Paul 't Hart is the programme leader for the Successful Public Governance initiative. He was awarded an ERC Advanced Grant in 2016 to set and direct the program. He is professor of public administration at Utrecht University's Department of Public Administration and Organization Sciences, an associate dean of the Netherlands School of Public Administration, and a core faculty member of the Australia New Zealand School of Government. He is an elected member of the Royal Netherlands Academy of Arts and Sciences, chairs the Netherlands Society for Public Administration (2012-2017), was co-editor (2011-2015) of Political Psychology and an editorial board member of a range of other academic journals, and is currently a member of a Dutch government committee evaluating the 20102 Police Law which instigated the biggest public sector reform in the history of the country.
Paul's interest in evaluating public policy and government performance is long-standing. In the 1990's and early 2000s he co-wrote and co-edited several books about policy fiascos and - later on governance success and failure, and he contributed extensively to closely associated bodies of knowledge about groupthink, crisis management and bureaucratic politics. During the last 15 years, his main research focus was on public leadership, including the question how leaders and leadership styles can be assessed, and how they drive or impair the achievement of successful public governance.

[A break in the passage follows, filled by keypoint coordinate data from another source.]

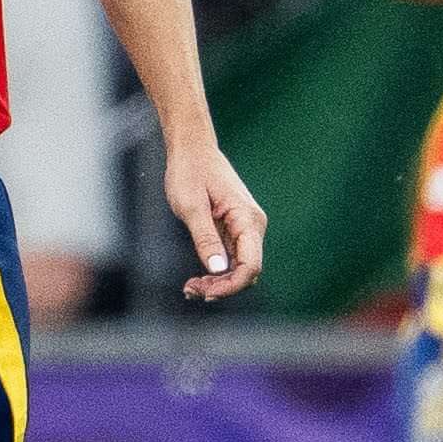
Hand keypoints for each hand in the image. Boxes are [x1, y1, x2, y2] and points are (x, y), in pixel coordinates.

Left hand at [165, 136, 266, 303]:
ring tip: (191, 287)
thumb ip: (205, 237)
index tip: (206, 292)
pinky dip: (216, 271)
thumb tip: (217, 269)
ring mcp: (245, 227)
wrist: (192, 149)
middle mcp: (252, 225)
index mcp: (247, 219)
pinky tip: (198, 278)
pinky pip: (231, 258)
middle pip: (247, 271)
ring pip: (239, 267)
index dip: (232, 285)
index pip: (251, 265)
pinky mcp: (234, 229)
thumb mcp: (191, 206)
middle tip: (191, 289)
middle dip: (222, 287)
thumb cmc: (190, 172)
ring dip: (218, 282)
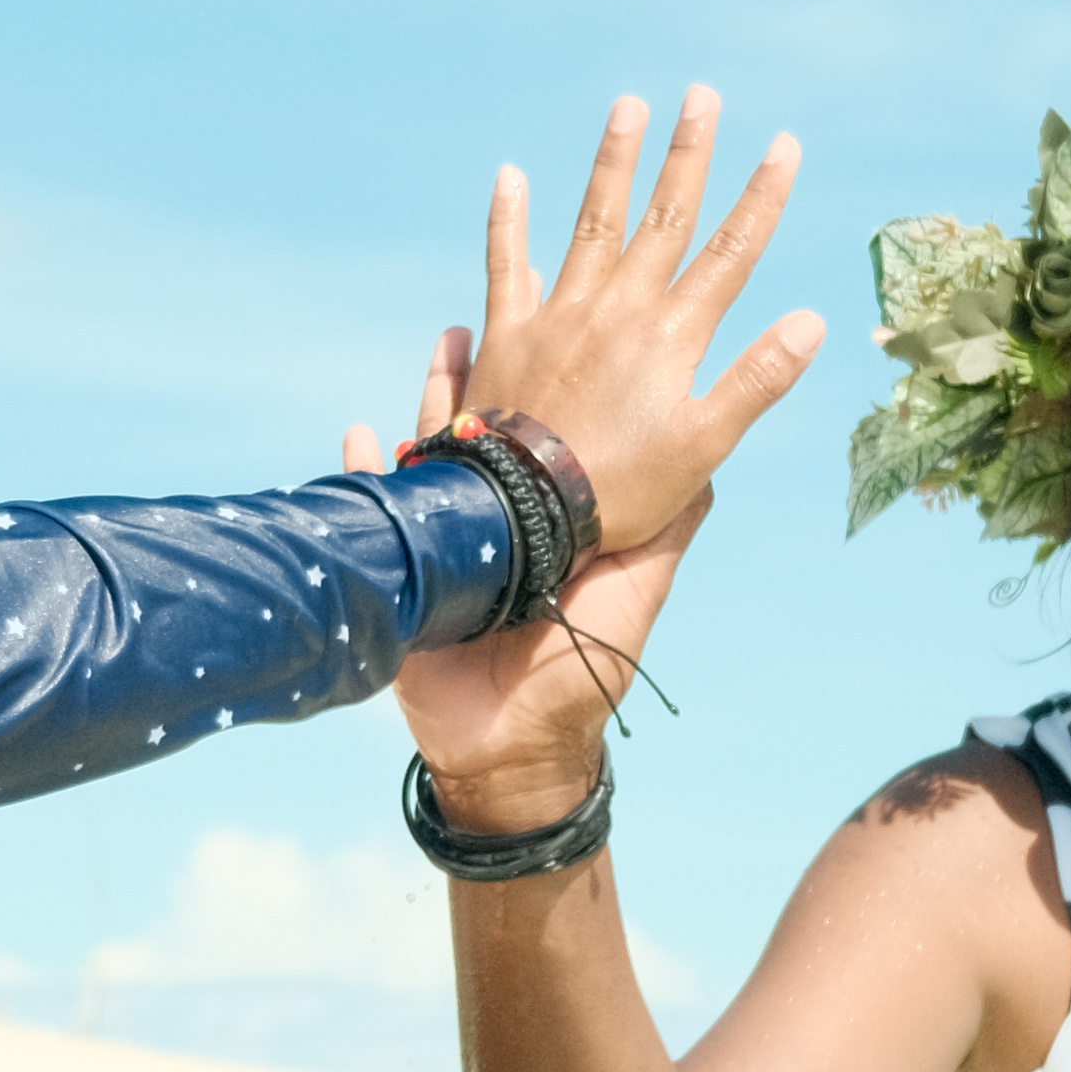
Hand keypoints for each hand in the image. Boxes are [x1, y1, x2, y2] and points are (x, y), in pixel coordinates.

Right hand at [340, 324, 715, 830]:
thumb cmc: (587, 670)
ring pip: (437, 456)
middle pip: (487, 432)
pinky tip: (357, 432)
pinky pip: (380, 510)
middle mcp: (505, 523)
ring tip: (440, 346)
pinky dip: (365, 470)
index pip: (550, 437)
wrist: (517, 748)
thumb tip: (713, 460)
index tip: (557, 330)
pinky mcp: (408, 575)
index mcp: (557, 521)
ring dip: (433, 401)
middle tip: (471, 323)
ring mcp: (454, 545)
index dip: (551, 386)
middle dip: (480, 378)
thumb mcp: (641, 586)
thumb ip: (667, 526)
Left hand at [437, 90, 825, 566]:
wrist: (521, 512)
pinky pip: (507, 263)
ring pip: (593, 221)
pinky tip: (511, 175)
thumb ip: (757, 380)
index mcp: (671, 335)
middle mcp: (618, 309)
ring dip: (613, 161)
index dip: (761, 197)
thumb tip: (811, 322)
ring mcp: (560, 314)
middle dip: (688, 154)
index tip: (785, 145)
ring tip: (629, 106)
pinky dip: (509, 219)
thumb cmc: (619, 491)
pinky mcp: (509, 332)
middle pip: (664, 217)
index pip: (730, 252)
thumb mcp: (703, 447)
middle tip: (702, 95)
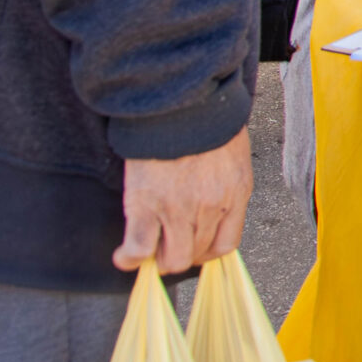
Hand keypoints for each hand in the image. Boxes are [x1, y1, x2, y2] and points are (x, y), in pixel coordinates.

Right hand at [115, 130, 251, 273]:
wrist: (180, 101)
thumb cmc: (206, 121)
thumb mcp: (232, 155)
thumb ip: (227, 185)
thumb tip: (213, 208)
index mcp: (235, 193)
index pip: (225, 245)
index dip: (207, 253)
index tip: (195, 249)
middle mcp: (211, 207)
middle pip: (197, 255)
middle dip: (182, 255)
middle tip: (167, 247)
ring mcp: (178, 209)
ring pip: (171, 259)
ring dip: (157, 260)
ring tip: (148, 250)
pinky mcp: (146, 205)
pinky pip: (139, 249)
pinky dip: (129, 258)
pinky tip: (125, 255)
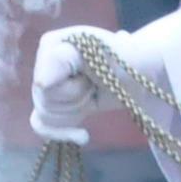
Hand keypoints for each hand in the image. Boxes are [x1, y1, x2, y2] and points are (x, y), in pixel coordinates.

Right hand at [32, 24, 152, 143]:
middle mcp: (44, 64)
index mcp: (50, 46)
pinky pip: (41, 126)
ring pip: (46, 117)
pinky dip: (62, 133)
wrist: (140, 73)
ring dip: (76, 111)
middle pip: (45, 103)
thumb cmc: (120, 58)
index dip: (70, 90)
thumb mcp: (93, 51)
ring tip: (93, 95)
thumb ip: (59, 60)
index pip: (43, 86)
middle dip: (77, 100)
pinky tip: (83, 134)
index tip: (92, 78)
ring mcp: (49, 85)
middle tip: (96, 85)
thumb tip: (40, 85)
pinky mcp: (56, 104)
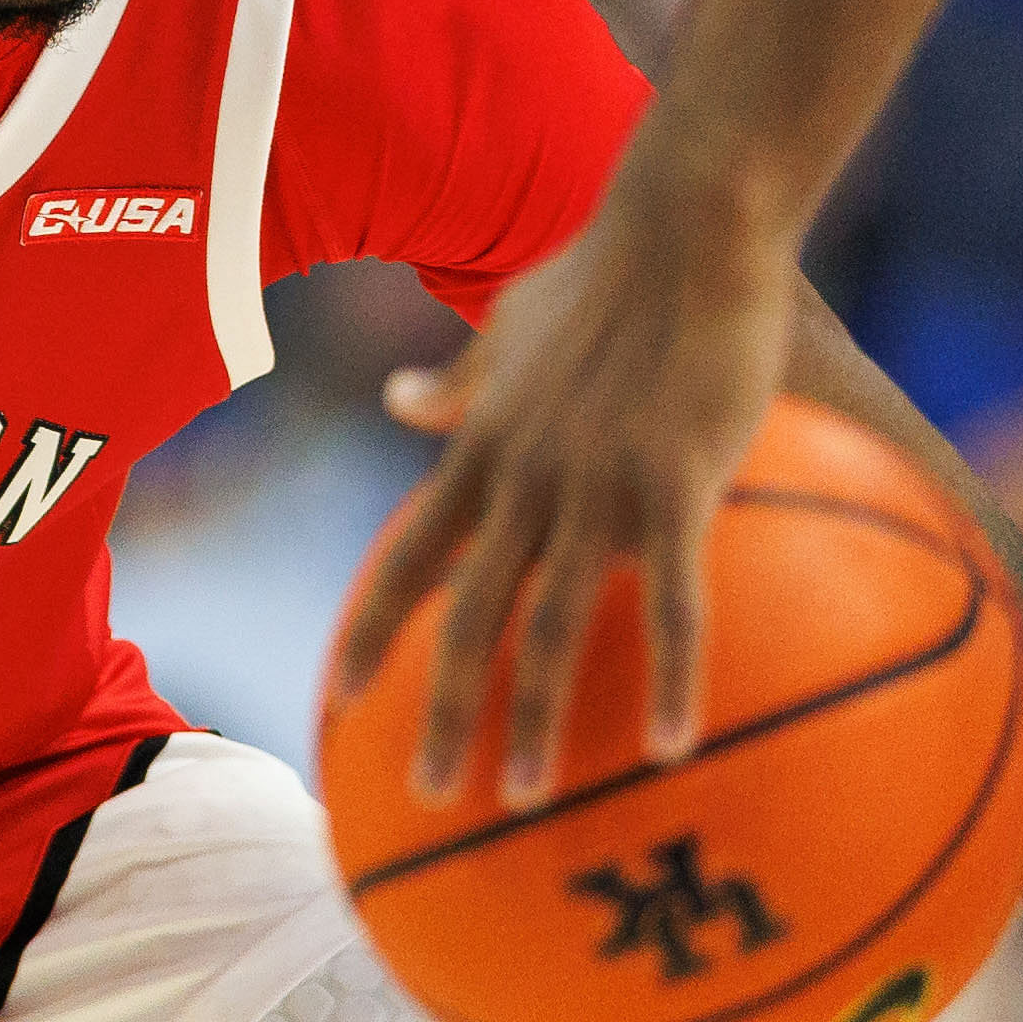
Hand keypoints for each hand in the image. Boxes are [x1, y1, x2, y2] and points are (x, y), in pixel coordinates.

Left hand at [329, 150, 803, 805]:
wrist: (684, 220)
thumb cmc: (608, 267)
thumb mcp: (511, 322)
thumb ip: (461, 380)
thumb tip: (400, 399)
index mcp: (485, 449)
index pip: (408, 555)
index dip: (372, 628)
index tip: (338, 697)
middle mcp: (524, 480)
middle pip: (466, 615)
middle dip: (440, 710)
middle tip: (423, 796)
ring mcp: (596, 488)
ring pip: (550, 627)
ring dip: (532, 720)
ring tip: (523, 801)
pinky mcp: (674, 487)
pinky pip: (672, 604)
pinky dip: (668, 679)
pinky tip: (671, 744)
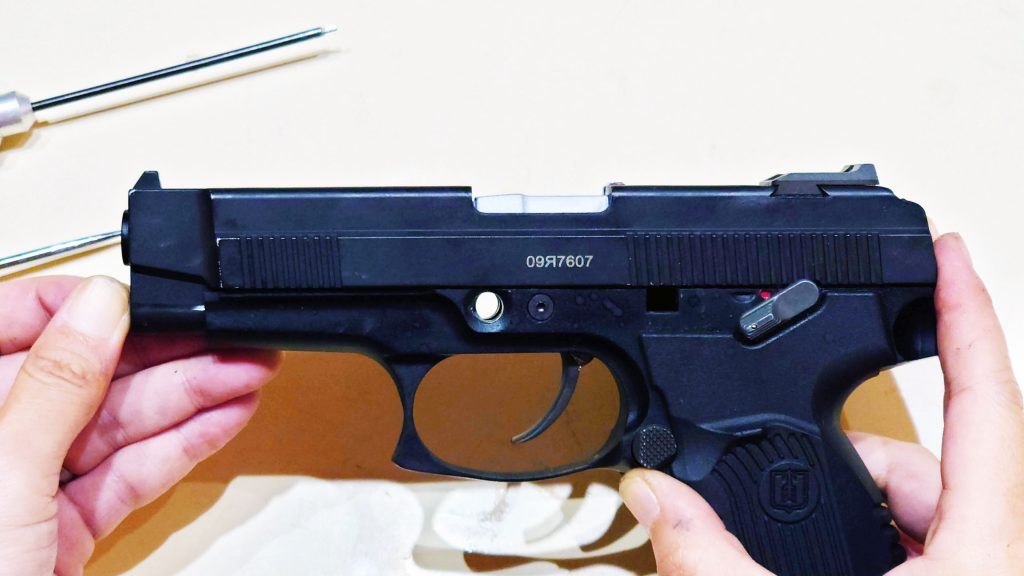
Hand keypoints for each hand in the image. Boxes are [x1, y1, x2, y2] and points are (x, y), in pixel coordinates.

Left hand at [0, 276, 280, 575]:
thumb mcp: (2, 477)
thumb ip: (54, 384)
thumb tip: (100, 305)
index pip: (8, 322)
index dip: (78, 305)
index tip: (141, 297)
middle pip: (78, 374)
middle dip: (161, 355)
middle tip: (226, 337)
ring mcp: (19, 490)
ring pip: (111, 427)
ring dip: (187, 400)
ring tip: (248, 371)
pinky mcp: (57, 533)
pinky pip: (123, 477)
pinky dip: (178, 449)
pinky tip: (222, 419)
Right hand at [618, 233, 1022, 574]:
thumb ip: (713, 556)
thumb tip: (656, 495)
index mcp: (982, 551)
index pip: (983, 401)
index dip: (965, 316)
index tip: (947, 255)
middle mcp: (988, 552)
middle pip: (921, 454)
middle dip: (843, 448)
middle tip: (782, 463)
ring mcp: (970, 570)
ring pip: (905, 495)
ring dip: (839, 497)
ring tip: (783, 540)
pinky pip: (904, 532)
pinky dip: (851, 534)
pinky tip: (803, 560)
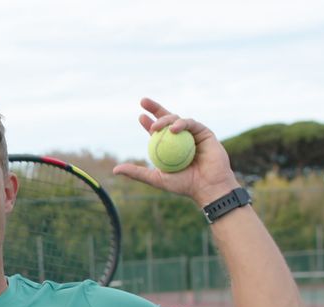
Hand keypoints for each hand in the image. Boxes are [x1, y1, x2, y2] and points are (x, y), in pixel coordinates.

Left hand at [112, 98, 239, 206]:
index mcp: (169, 146)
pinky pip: (191, 123)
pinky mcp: (204, 132)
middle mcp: (180, 138)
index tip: (140, 117)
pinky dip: (182, 124)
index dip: (148, 122)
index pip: (156, 131)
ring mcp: (193, 134)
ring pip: (177, 119)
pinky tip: (174, 128)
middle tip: (143, 101)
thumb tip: (115, 170)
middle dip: (154, 108)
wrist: (208, 187)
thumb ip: (137, 173)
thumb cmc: (184, 184)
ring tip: (156, 126)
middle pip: (166, 118)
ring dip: (165, 119)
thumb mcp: (157, 178)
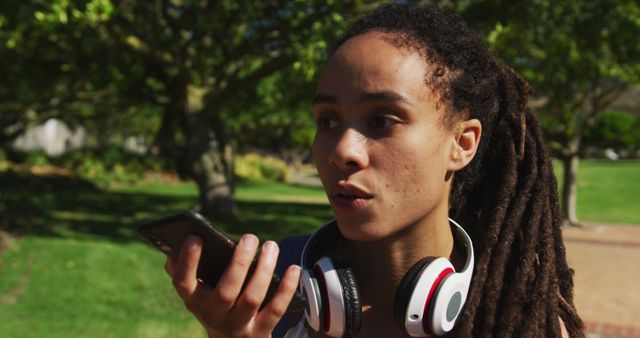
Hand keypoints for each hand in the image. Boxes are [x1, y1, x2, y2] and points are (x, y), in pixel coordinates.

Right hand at [165, 234, 300, 337]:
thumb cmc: (215, 304)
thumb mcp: (198, 292)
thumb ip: (187, 269)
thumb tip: (184, 238)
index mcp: (194, 300)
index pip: (183, 282)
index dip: (188, 261)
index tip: (196, 237)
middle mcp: (213, 315)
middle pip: (226, 291)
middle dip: (239, 262)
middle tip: (250, 237)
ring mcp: (238, 326)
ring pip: (252, 297)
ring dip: (264, 269)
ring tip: (271, 246)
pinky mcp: (260, 333)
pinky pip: (276, 310)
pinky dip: (286, 288)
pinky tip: (293, 268)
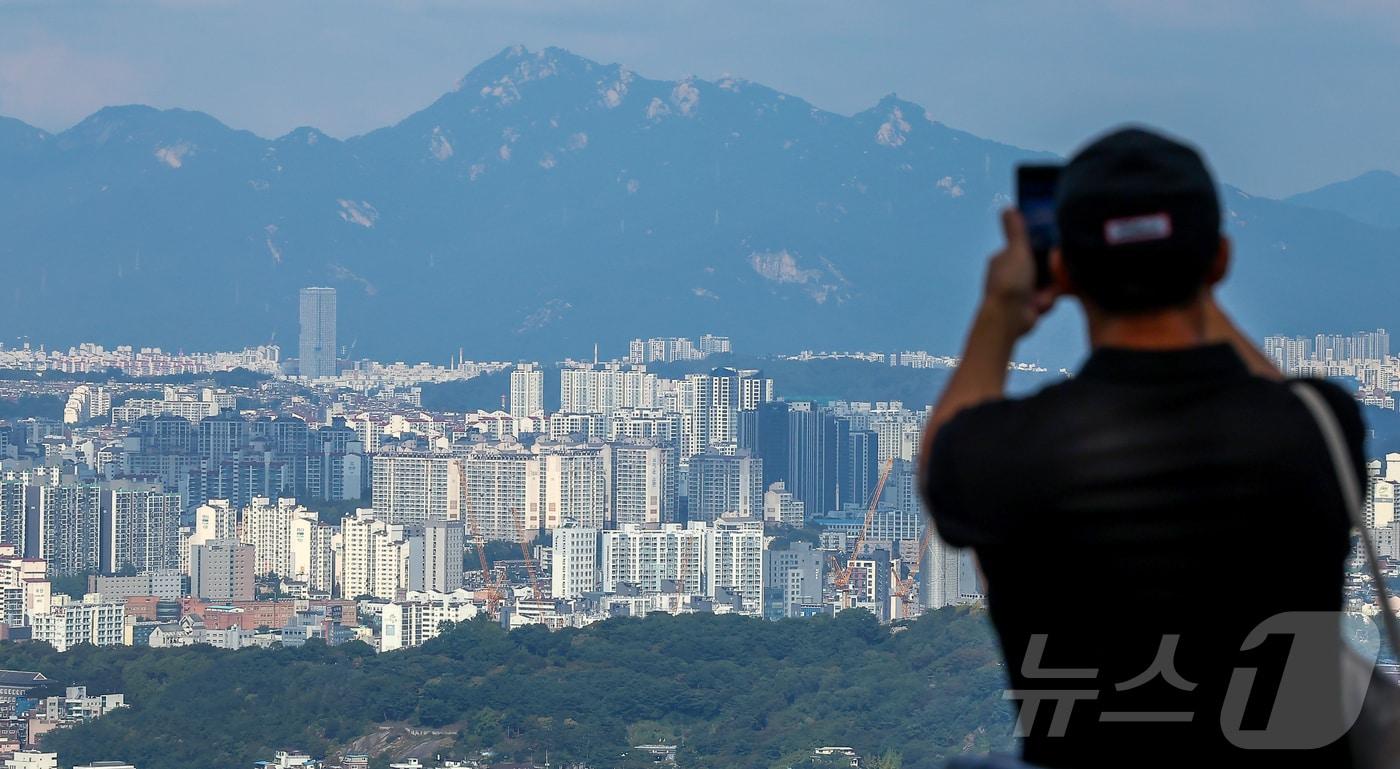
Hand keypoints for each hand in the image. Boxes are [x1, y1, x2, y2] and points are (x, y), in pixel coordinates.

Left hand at [979, 208, 1057, 338]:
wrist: (1009, 317)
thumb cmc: (1010, 282)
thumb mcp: (1016, 250)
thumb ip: (1016, 230)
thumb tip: (1009, 208)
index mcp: (1004, 259)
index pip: (1027, 246)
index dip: (1042, 246)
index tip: (1054, 245)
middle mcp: (1011, 274)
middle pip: (1040, 264)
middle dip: (1049, 269)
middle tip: (1055, 269)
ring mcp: (1020, 290)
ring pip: (1046, 282)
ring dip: (1049, 287)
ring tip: (1046, 289)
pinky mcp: (1029, 305)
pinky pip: (1047, 298)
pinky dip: (1048, 300)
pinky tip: (1043, 302)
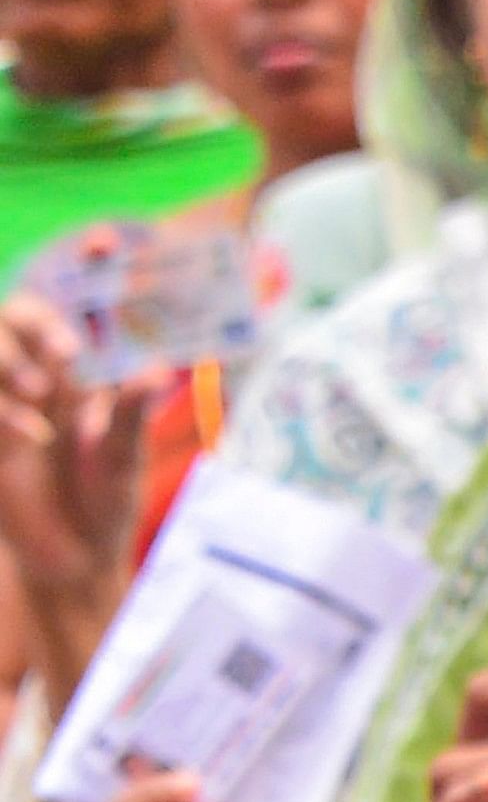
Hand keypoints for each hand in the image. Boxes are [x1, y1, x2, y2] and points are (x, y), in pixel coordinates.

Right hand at [0, 293, 157, 651]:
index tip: (104, 240)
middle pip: (14, 317)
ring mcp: (6, 401)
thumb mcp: (125, 460)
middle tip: (66, 355)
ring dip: (7, 362)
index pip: (76, 309)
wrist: (69, 560)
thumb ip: (132, 415)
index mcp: (82, 376)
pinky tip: (28, 436)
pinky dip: (2, 410)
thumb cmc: (106, 502)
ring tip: (42, 397)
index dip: (87, 267)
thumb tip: (157, 369)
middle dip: (35, 325)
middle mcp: (39, 378)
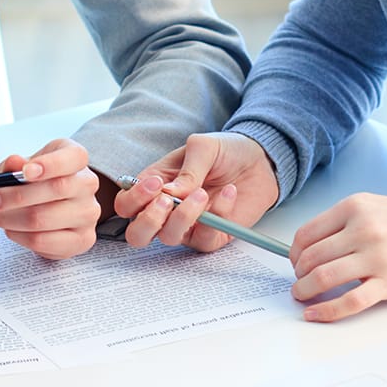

His recent publications include: The Routledge Companion to Leadership, Routledge 2017, co-edited with John Storey, Jean Hartley, Jean-Louis Denis, and David Ulrich; The Politics of Crisis Management: Public Leadership Under Pressure, Cambridge University Press 2017, co-authored with Arjen Boin, Eric Stern and Bengt Sundelius; The Leadership Capital Index: A New Perspective on Political Leadership, Oxford University Press 2017, co-edited with Mark Bennister and Benjamin Worthy; and Pivot of Power: Australian Prime Ministers and Political Leadership, 1949-2016, Melbourne University Press 2017, co-authored with Paul Strangio and James Walter.
With the SPG project, which runs from late 2016 until late 2021, Paul returns to his roots, but now with a firm commitment to looking squarely at success in public governance: how we assess it, why we rarely talk about it and investigate it systematically, and what we learn about the art and craft of governing if we actually do so.